Yellow Diamond.jpg

Sabanilla, Poas - Costa Rica

Varietals: Caturra, Catuai

Processing Method: Extended Honey (Yellow Diamond)

Altitude: 1300-1600 masl

Size: 150g / 250g

Oscar and Francisca Chacon are one of the only micro millers to produce certified organic coffee in Costa Rica. Their high grade coffees and experimental processing methods have made the Las Lajas coffees highly sought after in recent years. The extended yellow honey is special processing method from the Beneficio Las Lajas - this method accentuates the floral and citric notes in the coffee. We were stoked to be able to get our hands on a small shipment of this tasty micro lot and we hope you enjoy it.

Aromas of tropical fruit with notes of passion fruit, pineapple and a milk chocolate finish.

Roasters Notes

Out of all the filter coffees we’ve roasted, this particular bean has the highest moisture and density figures. This means in the drum we require a larger proportion of heat than normal at the beginning of the roast and a faster reduction of heat as the roast progresses through color change.
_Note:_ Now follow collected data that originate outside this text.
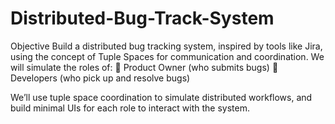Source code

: # Distributed-Bug-Track-System

Objective
Build a distributed bug tracking system, inspired by tools like Jira, using the concept of Tuple
Spaces for communication and coordination. We will simulate the roles of:
 Product Owner (who submits bugs)
 Developers (who pick up and resolve bugs)

We’ll use tuple space coordination to simulate distributed workflows, and build minimal UIs
for each role to interact with the system.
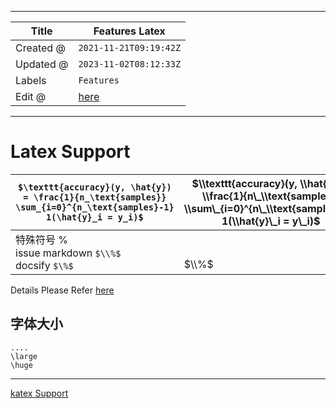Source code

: -----

| Title     | Features Latex                                      |
| --------- | --------------------------------------------------- |
| Created @ | `2021-11-21T09:19:42Z`                              |
| Updated @ | `2023-11-02T08:12:33Z`                              |
| Labels    | `Features`                                          |
| Edit @    | [here](https://github.com/junxnone/twiki/issues/18) |

-----

# Latex Support

| `$\texttt{accuracy}(y, \hat{y}) = \frac{1}{n_\text{samples}} \sum_{i=0}^{n_\text{samples}-1} 1(\hat{y}_i = y_i)$` | $\\texttt{accuracy}(y, \\hat{y}) = \\frac{1}{n\_\\text{samples}} \\sum\_{i=0}^{n\_\\text{samples}-1} 1(\\hat{y}\_i = y\_i)$ |
| ----------------------------------------------------------------------------------------------------------------- | --------------------------------------------------------------------------------------------------------------------------- |
| 特殊符号 % <br>issue markdown `$\\%$` <br>docsify `$\%$`                                                              | <br>$%$ <br> $\\%$                                                                                                          |

Details Please Refer
[here](https://upupming.site/docsify-katex/docs/#/supported)

## 字体大小

    ....
    \large
    \huge

-----

[katex
Support](https://upupming.site/docsify-katex/docs/#/supported ":include :type=iframe width=100% height=1200px")
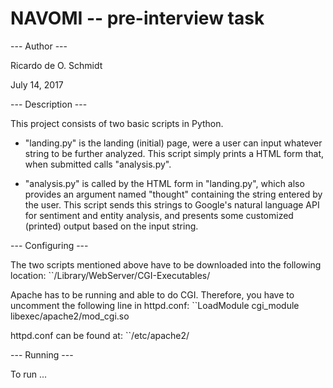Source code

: # NAVOMI -- pre-interview task

--- Author ---

Ricardo de O. Schmidt

July 14, 2017


--- Description ---

This project consists of two basic scripts in Python.

* "landing.py" is the landing (initial) page, were a user can input whatever
string to be further analyzed. This script simply prints a HTML form that, when
submitted calls "analysis.py".

* "analysis.py" is called by the HTML form in "landing.py", which also
provides an argument named "thought" containing the string entered by the
user. This script sends this strings to Google's natural language API for
sentiment and entity analysis, and presents some customized (printed) output
based on the input string.


--- Configuring ---

The two scripts mentioned above have to be downloaded into the following
location:
``/Library/WebServer/CGI-Executables/

Apache has to be running and able to do CGI. Therefore, you have to uncomment
the following line in httpd.conf:
``LoadModule cgi_module libexec/apache2/mod_cgi.so

httpd.conf can be found at:
``/etc/apache2/

--- Running ---

To run ...

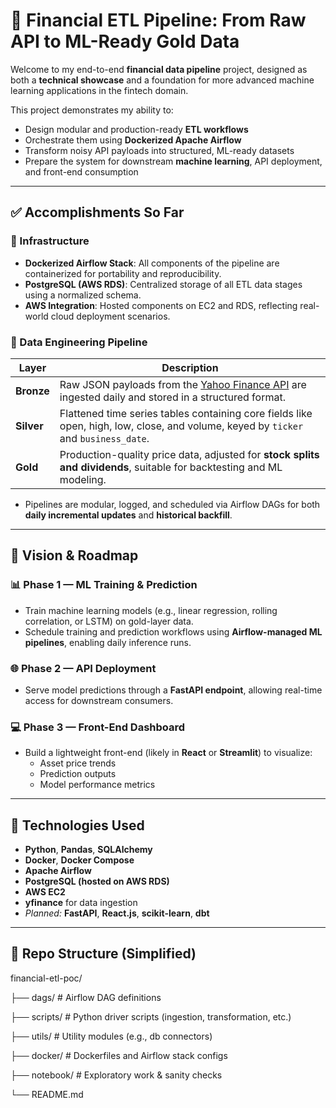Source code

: # 🧠 Financial ETL Pipeline: From Raw API to ML-Ready Gold Data

Welcome to my end-to-end **financial data pipeline** project, designed as both a **technical showcase** and a foundation for more advanced machine learning applications in the fintech domain.

This project demonstrates my ability to:
- Design modular and production-ready **ETL workflows**
- Orchestrate them using **Dockerized Apache Airflow**
- Transform noisy API payloads into structured, ML-ready datasets
- Prepare the system for downstream **machine learning**, API deployment, and front-end consumption

---

## ✅ Accomplishments So Far

### 🧱 Infrastructure
- **Dockerized Airflow Stack**: All components of the pipeline are containerized for portability and reproducibility.
- **PostgreSQL (AWS RDS)**: Centralized storage of all ETL data stages using a normalized schema.
- **AWS Integration**: Hosted components on EC2 and RDS, reflecting real-world cloud deployment scenarios.

### 🔁 Data Engineering Pipeline

| Layer       | Description                                                                                          |
|-------------|------------------------------------------------------------------------------------------------------|
| **Bronze**  | Raw JSON payloads from the [Yahoo Finance API](https://pypi.org/project/yfinance/) are ingested daily and stored in a structured format. |
| **Silver**  | Flattened time series tables containing core fields like open, high, low, close, and volume, keyed by `ticker` and `business_date`. |
| **Gold**    | Production-quality price data, adjusted for **stock splits and dividends**, suitable for backtesting and ML modeling. |

- Pipelines are modular, logged, and scheduled via Airflow DAGs for both **daily incremental updates** and **historical backfill**.

---

## 🚀 Vision & Roadmap

### 📊 Phase 1 — ML Training & Prediction
- Train machine learning models (e.g., linear regression, rolling correlation, or LSTM) on gold-layer data.
- Schedule training and prediction workflows using **Airflow-managed ML pipelines**, enabling daily inference runs.

### 🌐 Phase 2 — API Deployment
- Serve model predictions through a **FastAPI endpoint**, allowing real-time access for downstream consumers.

### 💻 Phase 3 — Front-End Dashboard
- Build a lightweight front-end (likely in **React** or **Streamlit**) to visualize:
  - Asset price trends  
  - Prediction outputs  
  - Model performance metrics

---

## 🧩 Technologies Used

- **Python**, **Pandas**, **SQLAlchemy**
- **Docker**, **Docker Compose**
- **Apache Airflow**
- **PostgreSQL (hosted on AWS RDS)**
- **AWS EC2**
- **yfinance** for data ingestion  
- *Planned:* **FastAPI**, **React.js**, **scikit-learn**, **dbt**

---

## 📁 Repo Structure (Simplified)

financial-etl-poc/

├── dags/ # Airflow DAG definitions

├── scripts/ # Python driver scripts (ingestion, transformation, etc.)

├── utils/ # Utility modules (e.g., db connectors)

├── docker/ # Dockerfiles and Airflow stack configs

├── notebook/ # Exploratory work & sanity checks

└── README.md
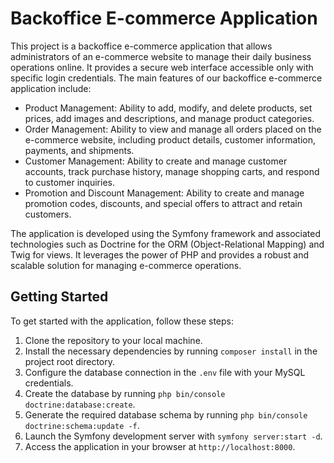 # Backoffice E-commerce Application

This project is a backoffice e-commerce application that allows administrators of an e-commerce website to manage their daily business operations online. It provides a secure web interface accessible only with specific login credentials. The main features of our backoffice e-commerce application include:

- Product Management: Ability to add, modify, and delete products, set prices, add images and descriptions, and manage product categories.
- Order Management: Ability to view and manage all orders placed on the e-commerce website, including product details, customer information, payments, and shipments.
- Customer Management: Ability to create and manage customer accounts, track purchase history, manage shopping carts, and respond to customer inquiries.
- Promotion and Discount Management: Ability to create and manage promotion codes, discounts, and special offers to attract and retain customers.

The application is developed using the Symfony framework and associated technologies such as Doctrine for the ORM (Object-Relational Mapping) and Twig for views. It leverages the power of PHP and provides a robust and scalable solution for managing e-commerce operations.

## Getting Started

To get started with the application, follow these steps:

1. Clone the repository to your local machine.
2. Install the necessary dependencies by running `composer install` in the project root directory.
3. Configure the database connection in the `.env` file with your MySQL credentials.
4. Create the database by running `php bin/console doctrine:database:create`.
5. Generate the required database schema by running `php bin/console doctrine:schema:update -f`.
6. Launch the Symfony development server with `symfony server:start -d`.
7. Access the application in your browser at `http://localhost:8000`.

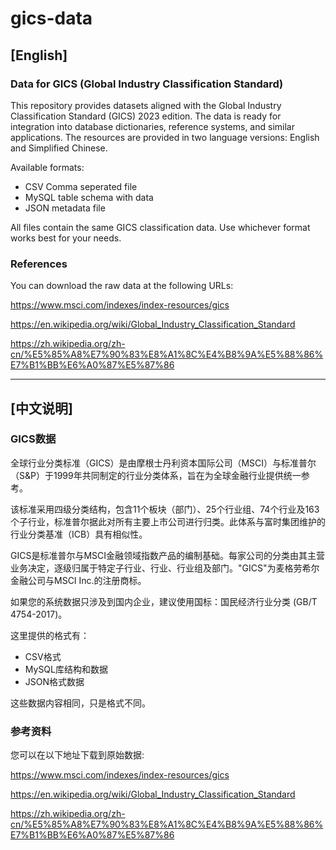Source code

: # gics-data

## [English]

### Data for GICS (Global Industry Classification Standard)

This repository provides datasets aligned with the Global Industry Classification Standard (GICS) 2023 edition. The data is ready for integration into database dictionaries, reference systems, and similar applications.
The resources are provided in two language versions: English and Simplified Chinese.

Available formats:

- CSV Comma seperated file
- MySQL table schema with data
- JSON metadata file

All files contain the same GICS classification data. Use whichever format works best for your needs.


### References

You can download the raw data at the following URLs:

https://www.msci.com/indexes/index-resources/gics

https://en.wikipedia.org/wiki/Global_Industry_Classification_Standard

https://zh.wikipedia.org/zh-cn/%E5%85%A8%E7%90%83%E8%A1%8C%E4%B8%9A%E5%88%86%E7%B1%BB%E6%A0%87%E5%87%86

------

## [中文说明]

### GICS数据

全球行业分类标准（GICS）是由摩根士丹利资本国际公司（MSCI）与标准普尔（S&P）于1999年共同制定的行业分类体系，旨在为全球金融行业提供统一参考。

该标准采用四级分类结构，包含11个板块（部门）、25个行业组、74个行业及163个子行业，标准普尔据此对所有主要上市公司进行归类。此体系与富时集团维护的行业分类基准（ICB）具有相似性。

GICS是标准普尔与MSCI金融领域指数产品的编制基础。每家公司的分类由其主营业务决定，逐级归属于特定子行业、行业、行业组及部门。"GICS"为麦格劳希尔金融公司与MSCI Inc.的注册商标。

如果您的系统数据只涉及到国内企业，建议使用国标：国民经济行业分类 (GB/T 4754-2017)。

这里提供的格式有：
- CSV格式
- MySQL库结构和数据
- JSON格式数据

这些数据内容相同，只是格式不同。


### 参考资料

您可以在以下地址下载到原始数据:

https://www.msci.com/indexes/index-resources/gics

https://en.wikipedia.org/wiki/Global_Industry_Classification_Standard

https://zh.wikipedia.org/zh-cn/%E5%85%A8%E7%90%83%E8%A1%8C%E4%B8%9A%E5%88%86%E7%B1%BB%E6%A0%87%E5%87%86
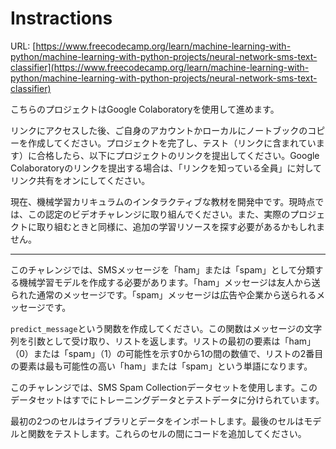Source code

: # Instractions  
URL: [https://www.freecodecamp.org/learn/machine-learning-with-python/machine-learning-with-python-projects/neural-network-sms-text-classifier](https://www.freecodecamp.org/learn/machine-learning-with-python/machine-learning-with-python-projects/neural-network-sms-text-classifier)  

こちらのプロジェクトはGoogle Colaboratoryを使用して進めます。

リンクにアクセスした後、ご自身のアカウントかローカルにノートブックのコピーを作成してください。プロジェクトを完了し、テスト（リンクに含まれています）に合格したら、以下にプロジェクトのリンクを提出してください。Google Colaboratoryのリンクを提出する場合は、「リンクを知っている全員」に対してリンク共有をオンにしてください。

現在、機械学習カリキュラムのインタラクティブな教材を開発中です。現時点では、この認定のビデオチャレンジに取り組んでください。また、実際のプロジェクトに取り組むときと同様に、追加の学習リソースを探す必要があるかもしれません。

---

このチャレンジでは、SMSメッセージを「ham」または「spam」として分類する機械学習モデルを作成する必要があります。「ham」メッセージは友人から送られた通常のメッセージです。「spam」メッセージは広告や企業から送られるメッセージです。

`predict_message`という関数を作成してください。この関数はメッセージの文字列を引数として受け取り、リストを返します。リストの最初の要素は「ham」（0）または「spam」（1）の可能性を示す0から1の間の数値で、リストの2番目の要素は最も可能性の高い「ham」または「spam」という単語になります。

このチャレンジでは、SMS Spam Collectionデータセットを使用します。このデータセットはすでにトレーニングデータとテストデータに分けられています。

最初の2つのセルはライブラリとデータをインポートします。最後のセルはモデルと関数をテストします。これらのセルの間にコードを追加してください。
If we aren’t proactive in reducing the heat the coffee will start to "run" (hold its own momentum) at the back end of the roast due to its density. We aim for a profile of 11:15 min with development time ratio around 15%

This coffee was roasted on our 12kg Diedrich.

Brewers Notes

The brew recipe we use for this gem of a coffee is:

15g coffee (coarsely ground) - 230g water

with 30 seconds between each pour, pour 30g - 100g - 50g - 50g

Leaving 30 seconds between each pour provides the balance between flavour and body. Expect aromas of tropical fruit with notes of passion fruit, pineapple and a milk chocolate finish.

Custom Water

We combined 50 ppm Magnesium, 30 ppm Calcium and very low levels of bicarbonate in the water for this coffee. This balances out the dynamic acidity and lifts the sweetness up leaving notes of intense tropical fruits and a sugary candy finish.